Exercise directions -> Although the data below contains pictures, please reproduce only its words, exactly.

Dataset extract ->
=======

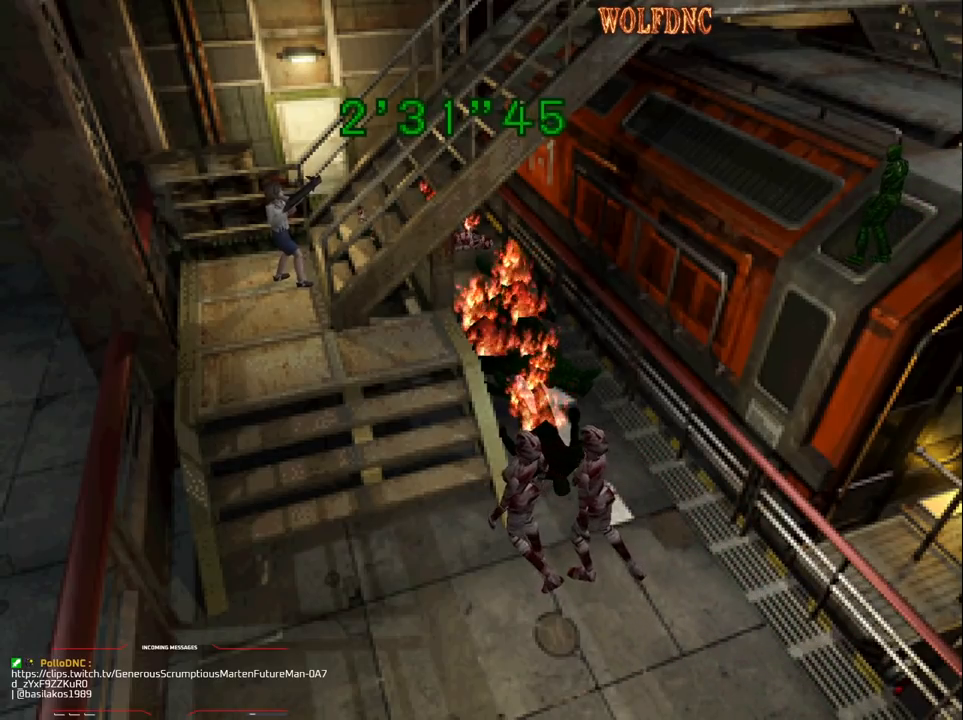
{"buttons": ["R1", "DPAD_UP"], "events": [[33, "CROSS", "down"], [117, "CROSS", "up"], [167, "CROSS", "down"], [267, "CROSS", "up"], [317, "CROSS", "down"], [400, "CROSS", "up"]]}
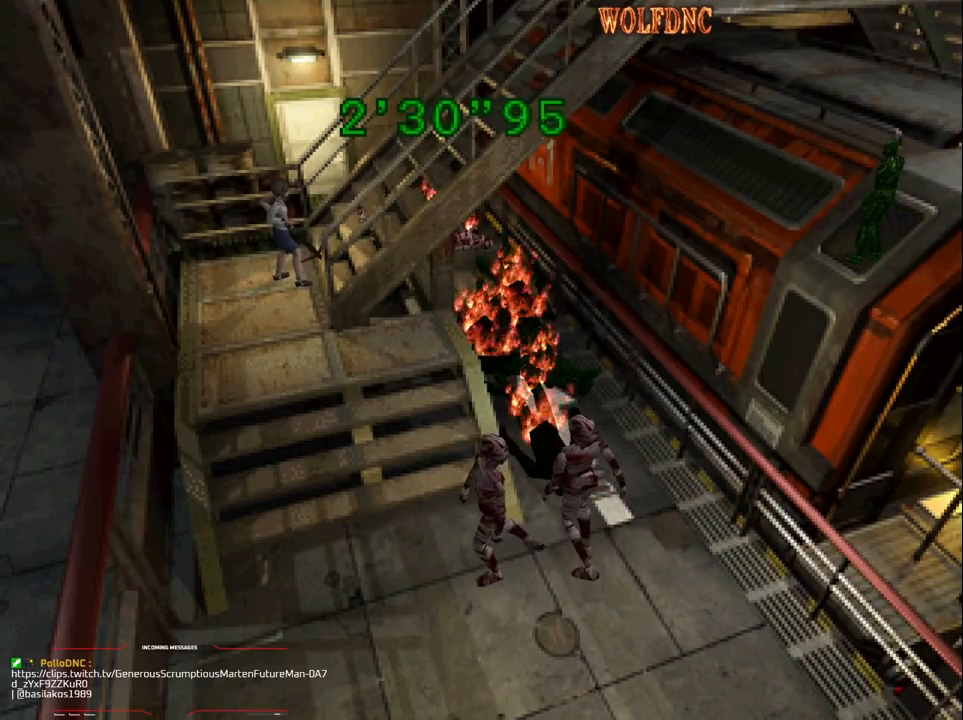
{"buttons": [], "events": [[133, "R1", "up"], [283, "DPAD_UP", "up"]]}
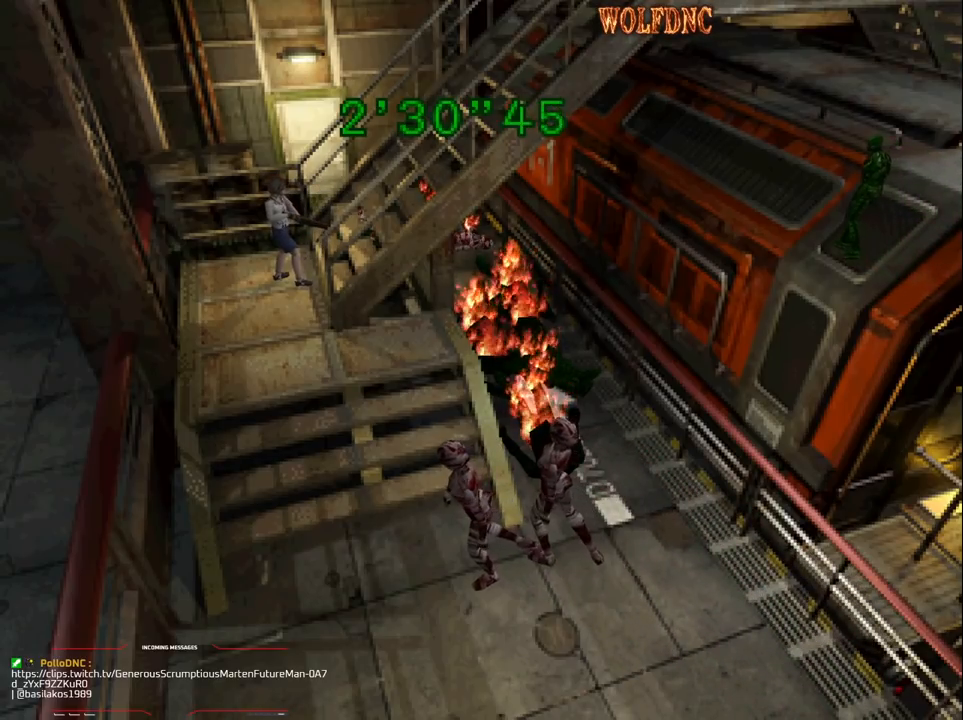
{"buttons": [], "events": []}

=======

Task solution ->
{"buttons": ["R1", "DPAD_UP"], "events": [[33, "CROSS", "down"], [117, "CROSS", "up"], [167, "CROSS", "down"], [267, "CROSS", "up"], [317, "CROSS", "down"], [400, "CROSS", "up"]]}
{"buttons": [], "events": [[133, "R1", "up"], [283, "DPAD_UP", "up"]]}
{"buttons": [], "events": []}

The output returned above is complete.